Mark Kelly Wins Arizona Senate Race, Putting Democrats a Seat From Control

The fall campaign carried high stakes for debates in Congress on abortion rights and the border, as well as for the direction of Arizona, once a conservative stronghold but now one of the country’s most politically competitive states.
Mr. Kelly, who won office in 2020 in a special election to fill the seat of Senator John McCain after his death, will be serving his first full term. In the final weeks of the campaign, his allies promoted Mr. Kelly’s bipartisan work in the Senate on energy, infrastructure and the economy. Outside the Arizona State Capitol a day before Election Day, Mr. McCain’s sons stood with state Republican leaders and former elected officials, who accused Mr. Masters of campaigning on fear and rebuked him over his 2020 election claims.
Sharon Harper, who is close friends with the McCain family and serves as the chief executive of a Peoria commercial real estate company, said at the event that she knew Mr. McCain would have been “very supportive” of Mr. Kelly because, like Mr. McCain, Mr. Kelly always put “America and Arizona first.”

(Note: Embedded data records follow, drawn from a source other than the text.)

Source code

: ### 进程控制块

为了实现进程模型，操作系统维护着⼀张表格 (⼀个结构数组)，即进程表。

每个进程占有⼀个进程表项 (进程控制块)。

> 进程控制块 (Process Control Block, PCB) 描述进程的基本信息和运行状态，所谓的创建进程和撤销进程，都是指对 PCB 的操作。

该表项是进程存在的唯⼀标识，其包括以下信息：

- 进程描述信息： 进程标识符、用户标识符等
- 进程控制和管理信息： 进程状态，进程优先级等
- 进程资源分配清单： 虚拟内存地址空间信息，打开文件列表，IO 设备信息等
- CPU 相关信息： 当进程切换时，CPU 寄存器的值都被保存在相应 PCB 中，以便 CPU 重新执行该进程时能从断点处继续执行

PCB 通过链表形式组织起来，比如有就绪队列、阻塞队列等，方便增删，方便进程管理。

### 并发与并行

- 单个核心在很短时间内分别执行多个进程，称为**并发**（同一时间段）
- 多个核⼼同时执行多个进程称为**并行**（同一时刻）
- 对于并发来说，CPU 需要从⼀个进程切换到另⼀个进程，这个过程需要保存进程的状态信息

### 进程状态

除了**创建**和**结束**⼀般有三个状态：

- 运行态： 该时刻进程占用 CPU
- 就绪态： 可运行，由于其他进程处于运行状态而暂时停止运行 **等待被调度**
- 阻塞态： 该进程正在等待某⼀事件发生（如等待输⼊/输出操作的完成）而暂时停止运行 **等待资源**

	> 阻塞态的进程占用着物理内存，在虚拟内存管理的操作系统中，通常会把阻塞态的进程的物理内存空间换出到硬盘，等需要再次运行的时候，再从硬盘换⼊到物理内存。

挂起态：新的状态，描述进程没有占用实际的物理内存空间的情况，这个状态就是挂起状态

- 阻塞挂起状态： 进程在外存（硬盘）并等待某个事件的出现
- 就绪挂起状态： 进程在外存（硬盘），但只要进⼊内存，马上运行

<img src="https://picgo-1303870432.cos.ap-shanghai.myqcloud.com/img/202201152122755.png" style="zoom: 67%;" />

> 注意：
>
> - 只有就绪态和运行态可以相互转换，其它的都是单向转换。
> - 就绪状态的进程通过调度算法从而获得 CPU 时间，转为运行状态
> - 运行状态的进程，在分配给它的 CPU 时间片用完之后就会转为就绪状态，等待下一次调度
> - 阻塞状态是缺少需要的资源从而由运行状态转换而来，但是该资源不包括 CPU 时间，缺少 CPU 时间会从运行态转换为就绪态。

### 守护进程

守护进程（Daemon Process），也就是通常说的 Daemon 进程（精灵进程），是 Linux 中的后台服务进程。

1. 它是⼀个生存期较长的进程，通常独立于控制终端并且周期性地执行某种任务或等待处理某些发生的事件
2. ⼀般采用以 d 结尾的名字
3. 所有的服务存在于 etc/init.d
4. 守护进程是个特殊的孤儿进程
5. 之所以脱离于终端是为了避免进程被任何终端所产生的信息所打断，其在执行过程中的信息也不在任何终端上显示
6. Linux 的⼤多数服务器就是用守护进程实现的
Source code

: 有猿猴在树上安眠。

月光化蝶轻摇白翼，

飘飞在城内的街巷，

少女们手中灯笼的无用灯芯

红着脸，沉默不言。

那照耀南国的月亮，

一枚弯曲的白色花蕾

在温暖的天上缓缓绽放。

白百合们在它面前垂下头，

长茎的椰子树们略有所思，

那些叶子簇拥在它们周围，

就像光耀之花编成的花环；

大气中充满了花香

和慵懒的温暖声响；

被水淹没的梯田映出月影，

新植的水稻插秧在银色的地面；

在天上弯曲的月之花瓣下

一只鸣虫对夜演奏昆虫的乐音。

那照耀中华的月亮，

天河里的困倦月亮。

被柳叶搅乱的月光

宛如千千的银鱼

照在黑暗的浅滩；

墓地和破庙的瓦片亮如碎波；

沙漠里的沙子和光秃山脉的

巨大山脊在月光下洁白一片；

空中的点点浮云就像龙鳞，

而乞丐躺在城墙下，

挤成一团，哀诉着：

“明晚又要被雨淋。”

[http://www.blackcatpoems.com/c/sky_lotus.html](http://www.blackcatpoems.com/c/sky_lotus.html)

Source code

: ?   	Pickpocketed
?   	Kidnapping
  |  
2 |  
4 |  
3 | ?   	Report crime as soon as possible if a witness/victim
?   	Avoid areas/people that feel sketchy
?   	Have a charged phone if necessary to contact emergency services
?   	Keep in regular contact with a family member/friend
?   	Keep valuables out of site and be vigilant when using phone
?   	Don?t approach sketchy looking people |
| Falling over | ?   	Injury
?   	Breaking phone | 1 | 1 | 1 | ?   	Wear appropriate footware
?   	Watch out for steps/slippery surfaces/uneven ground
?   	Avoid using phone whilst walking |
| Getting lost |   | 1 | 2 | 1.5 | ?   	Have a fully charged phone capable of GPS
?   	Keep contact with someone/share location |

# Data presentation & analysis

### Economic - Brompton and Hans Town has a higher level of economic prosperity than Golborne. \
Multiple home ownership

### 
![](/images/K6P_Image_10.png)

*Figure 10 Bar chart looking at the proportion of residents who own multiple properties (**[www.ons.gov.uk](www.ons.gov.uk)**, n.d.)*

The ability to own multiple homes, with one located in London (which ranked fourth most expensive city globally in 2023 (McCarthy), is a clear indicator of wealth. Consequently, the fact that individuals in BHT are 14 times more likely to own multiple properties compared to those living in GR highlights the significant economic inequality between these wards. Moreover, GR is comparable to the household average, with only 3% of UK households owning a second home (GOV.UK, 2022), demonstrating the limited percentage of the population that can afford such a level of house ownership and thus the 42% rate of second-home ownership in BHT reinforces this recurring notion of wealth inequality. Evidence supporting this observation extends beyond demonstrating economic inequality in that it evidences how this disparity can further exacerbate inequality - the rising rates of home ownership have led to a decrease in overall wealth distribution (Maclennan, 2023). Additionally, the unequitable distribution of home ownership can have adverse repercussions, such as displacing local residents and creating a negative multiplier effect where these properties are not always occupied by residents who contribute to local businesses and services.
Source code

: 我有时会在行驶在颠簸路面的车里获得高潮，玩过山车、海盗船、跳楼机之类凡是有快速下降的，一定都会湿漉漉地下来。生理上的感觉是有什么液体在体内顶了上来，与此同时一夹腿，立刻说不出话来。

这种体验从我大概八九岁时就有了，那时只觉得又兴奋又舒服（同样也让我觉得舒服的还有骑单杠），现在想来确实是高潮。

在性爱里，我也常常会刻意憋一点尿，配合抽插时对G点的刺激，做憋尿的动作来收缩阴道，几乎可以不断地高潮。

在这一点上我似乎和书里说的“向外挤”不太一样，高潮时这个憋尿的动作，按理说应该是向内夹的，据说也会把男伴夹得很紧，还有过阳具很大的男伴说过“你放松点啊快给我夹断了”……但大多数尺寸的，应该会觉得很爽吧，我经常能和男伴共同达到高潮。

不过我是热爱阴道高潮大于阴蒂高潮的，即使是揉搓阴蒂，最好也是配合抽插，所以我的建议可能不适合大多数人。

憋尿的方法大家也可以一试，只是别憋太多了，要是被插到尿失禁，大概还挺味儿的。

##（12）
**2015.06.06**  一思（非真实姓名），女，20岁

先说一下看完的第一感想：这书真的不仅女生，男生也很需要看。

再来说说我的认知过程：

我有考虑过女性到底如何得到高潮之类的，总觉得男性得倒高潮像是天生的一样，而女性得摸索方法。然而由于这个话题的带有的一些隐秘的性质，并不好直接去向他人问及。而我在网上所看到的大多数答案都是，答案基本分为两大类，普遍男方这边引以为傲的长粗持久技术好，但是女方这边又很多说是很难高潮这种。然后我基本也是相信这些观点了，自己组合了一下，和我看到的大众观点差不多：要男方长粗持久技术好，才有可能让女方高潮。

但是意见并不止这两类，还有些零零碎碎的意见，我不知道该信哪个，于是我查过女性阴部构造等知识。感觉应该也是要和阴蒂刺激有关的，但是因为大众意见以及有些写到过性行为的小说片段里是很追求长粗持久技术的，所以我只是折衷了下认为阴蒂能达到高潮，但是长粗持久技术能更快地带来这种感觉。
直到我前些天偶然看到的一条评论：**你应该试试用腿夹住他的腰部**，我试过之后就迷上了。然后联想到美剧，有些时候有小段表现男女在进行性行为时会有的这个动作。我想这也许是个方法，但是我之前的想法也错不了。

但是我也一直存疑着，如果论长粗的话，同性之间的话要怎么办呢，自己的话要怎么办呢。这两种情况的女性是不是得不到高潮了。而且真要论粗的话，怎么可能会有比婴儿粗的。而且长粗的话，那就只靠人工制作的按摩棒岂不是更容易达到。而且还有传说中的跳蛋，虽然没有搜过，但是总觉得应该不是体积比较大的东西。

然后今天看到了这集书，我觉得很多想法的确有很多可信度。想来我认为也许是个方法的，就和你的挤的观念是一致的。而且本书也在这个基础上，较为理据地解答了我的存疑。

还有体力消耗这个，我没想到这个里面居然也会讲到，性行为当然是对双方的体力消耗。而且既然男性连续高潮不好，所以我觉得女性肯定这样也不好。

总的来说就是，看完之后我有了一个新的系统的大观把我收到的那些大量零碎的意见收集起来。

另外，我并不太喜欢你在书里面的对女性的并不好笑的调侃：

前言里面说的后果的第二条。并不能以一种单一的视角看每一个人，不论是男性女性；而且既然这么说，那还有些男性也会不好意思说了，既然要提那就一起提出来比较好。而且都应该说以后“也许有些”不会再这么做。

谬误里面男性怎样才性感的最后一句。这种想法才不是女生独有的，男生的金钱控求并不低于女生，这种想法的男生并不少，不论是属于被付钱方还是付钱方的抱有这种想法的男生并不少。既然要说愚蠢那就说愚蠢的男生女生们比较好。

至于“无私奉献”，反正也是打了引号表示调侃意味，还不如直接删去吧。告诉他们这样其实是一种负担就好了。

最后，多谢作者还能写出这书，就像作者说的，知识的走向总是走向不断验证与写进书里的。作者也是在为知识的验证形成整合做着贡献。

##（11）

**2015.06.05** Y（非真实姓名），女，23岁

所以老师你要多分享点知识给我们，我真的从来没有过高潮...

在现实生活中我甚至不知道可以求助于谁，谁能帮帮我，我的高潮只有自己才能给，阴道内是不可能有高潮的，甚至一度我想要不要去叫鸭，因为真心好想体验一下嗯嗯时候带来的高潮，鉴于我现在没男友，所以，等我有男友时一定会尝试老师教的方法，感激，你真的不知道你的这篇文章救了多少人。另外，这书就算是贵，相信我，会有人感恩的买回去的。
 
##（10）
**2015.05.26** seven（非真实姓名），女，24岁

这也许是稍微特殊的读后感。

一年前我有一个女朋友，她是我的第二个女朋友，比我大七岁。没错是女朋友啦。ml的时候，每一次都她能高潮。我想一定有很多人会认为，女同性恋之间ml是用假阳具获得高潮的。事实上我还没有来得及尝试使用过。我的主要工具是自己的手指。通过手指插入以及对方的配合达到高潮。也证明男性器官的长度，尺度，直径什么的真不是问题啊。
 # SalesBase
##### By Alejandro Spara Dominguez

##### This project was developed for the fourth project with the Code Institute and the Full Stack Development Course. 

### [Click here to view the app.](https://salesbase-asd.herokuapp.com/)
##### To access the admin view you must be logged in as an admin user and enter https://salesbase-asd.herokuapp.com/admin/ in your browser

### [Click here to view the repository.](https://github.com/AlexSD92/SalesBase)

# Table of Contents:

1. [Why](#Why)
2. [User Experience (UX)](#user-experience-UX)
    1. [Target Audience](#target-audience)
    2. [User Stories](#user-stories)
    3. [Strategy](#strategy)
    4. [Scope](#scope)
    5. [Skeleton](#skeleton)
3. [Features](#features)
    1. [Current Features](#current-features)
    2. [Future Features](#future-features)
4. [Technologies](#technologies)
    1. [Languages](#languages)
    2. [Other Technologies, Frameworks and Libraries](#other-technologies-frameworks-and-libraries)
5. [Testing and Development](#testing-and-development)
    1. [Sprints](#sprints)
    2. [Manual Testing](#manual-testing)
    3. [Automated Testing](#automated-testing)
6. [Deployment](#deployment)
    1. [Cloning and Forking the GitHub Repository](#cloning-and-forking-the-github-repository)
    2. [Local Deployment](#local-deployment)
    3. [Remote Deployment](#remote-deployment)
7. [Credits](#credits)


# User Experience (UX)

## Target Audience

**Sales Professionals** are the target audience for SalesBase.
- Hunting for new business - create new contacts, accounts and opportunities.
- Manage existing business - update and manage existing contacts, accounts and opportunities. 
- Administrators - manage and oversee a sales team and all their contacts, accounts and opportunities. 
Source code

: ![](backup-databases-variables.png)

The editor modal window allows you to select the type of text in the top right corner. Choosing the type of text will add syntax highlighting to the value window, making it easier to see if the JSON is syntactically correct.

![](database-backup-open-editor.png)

Mr. Kelly, a former astronaut and the founder of a nonprofit group and super PAC that support gun control — his wife, former Representative Gabby Giffords, was shot in the head in a 2011 assassination attempt — pitched himself as a leader concerned first and foremost with the needs of his state. He received help from former President Barack Obama and Jill Biden, the first lady, who made last-minute stops in Arizona.
But given President Biden’s sagging approval ratings and what appeared to be a difficult national environment for Democrats, Mr. Kelly was vulnerable.
In an October debate, Mr. Masters hit him hard on inflation and the southern border, two of Republicans’ strongest issues in the state. On the stump, Mr. Masters painted a dystopian picture of the border — overrun by cartels, fentanyl and “illegals” sweeping through.
After lagging well behind in polls early in the campaign, Mr. Masters improved his standing as former President Donald J. Trump and his allies came to his aid and national Republicans ticked up their ad spending.